OPM has proposed to amend its regulations governing recruitment and selection through competitive examination in order to clarify the distinctions between, on one hand, objections and pass, and on the other, suitability determinations.
Merit Systems Protection Board decisions from 2000 and 2001 erased the distinction between the two regulatory schemes to some extent, OPM noted.
In a notice in the September 2 Federal Register, OPM proposed to revise these regulations to clarify that neither an agency’s objections nor its pass over requests constitute suitability actions and that decisions on these objections or pass over requests similarly are not suitability actions.
It clarified that an objection is a request to remove a candidate from consideration on a particular certificate, and a pass-over request is an objection filed against a preference eligible that results in the selection of a non-preference eligible.

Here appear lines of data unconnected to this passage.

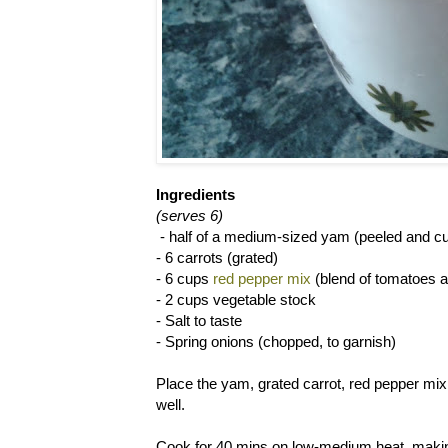
Ingredients
(serves 6)
- half of a medium-sized yam (peeled and cu
- 6 carrots (grated)
- 6 cups
red pepper mix
(blend of tomatoes 
- 2 cups vegetable stock
- Salt to taste
- Spring onions (chopped, to garnish)
Place the yam, grated carrot, red pepper mix 
well.
Cook for 40 mins on low-medium heat, making 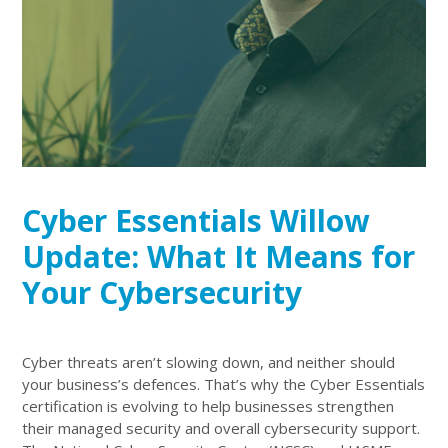
Cyber Essentials Willow
Update: What It Means for
Your Cybersecurity
Cyber threats aren’t slowing down, and neither should
your business’s defences. That’s why the Cyber Essentials
certification is evolving to help businesses strengthen
their managed security and overall cybersecurity support.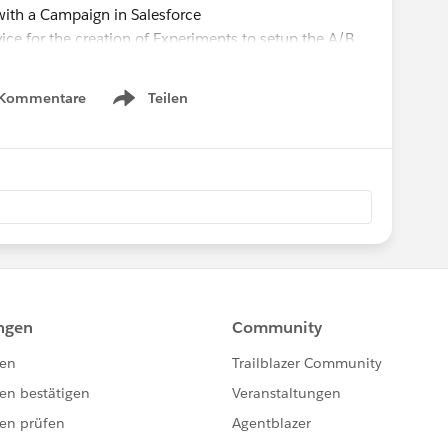
with a Campaign in Salesforce
vice for the creation of Experiments to setup the A/B
uccess Pack
 Kommentare
Teilen
Show menu
 individual online donation forms included in an A/B
 of donations and total amount of donations
t results across eleven additional metrics to be covered
onation form
e donation form
online donation form
er online donation form
online donation form
er online donation form
tions per online donation form
onations per online donation form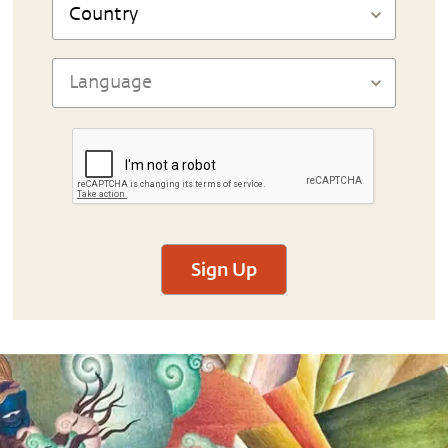
Sign Up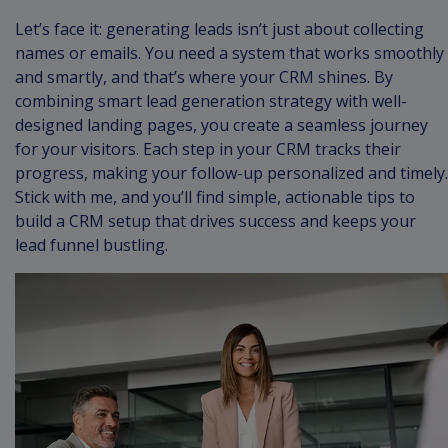
Let’s face it: generating leads isn’t just about collecting
names or emails. You need a system that works smoothly
and smartly, and that’s where your CRM shines. By
combining smart lead generation strategy with well-
designed landing pages, you create a seamless journey
for your visitors. Each step in your CRM tracks their
progress, making your follow-up personalized and timely.
Stick with me, and you’ll find simple, actionable tips to
build a CRM setup that drives success and keeps your
lead funnel bustling.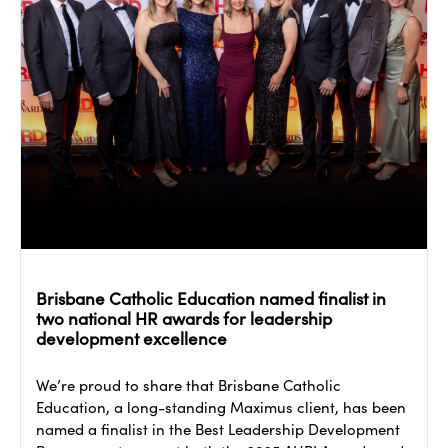
Brisbane Catholic Education named finalist in
two national HR awards for leadership
development excellence
We’re proud to share that Brisbane Catholic
Education, a long-standing Maximus client, has been
named a finalist in the Best Leadership Development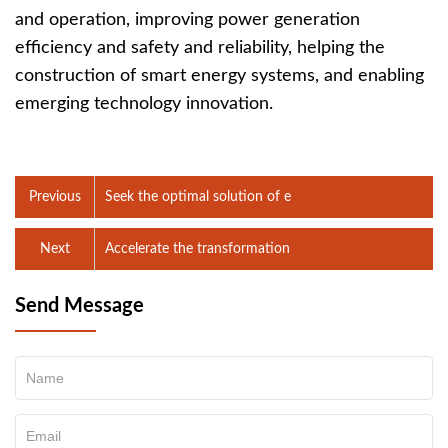
and operation, improving power generation
efficiency and safety and reliability, helping the
construction of smart energy systems, and enabling
emerging technology innovation.
Previous
Seek the optimal solution of e
Next
Accelerate the transformation
Send Message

OPM said it has the authority to rule on any objection or pass over request filed by a federal agency seeking to fill vacancies for such positions.
In recent years, OPM has delegated examining authority to federal agencies to adjudicate most objections and pass-over requests.
Although the statutory schemes related to suitability determinations and pass-overs or objections are separate and distinct from each other, OPM said it has, in the recent past, unintentionally mingled the two, possibly giving rise to the impression that the pass-over regulations and the suitability regulations were interconnected in some way.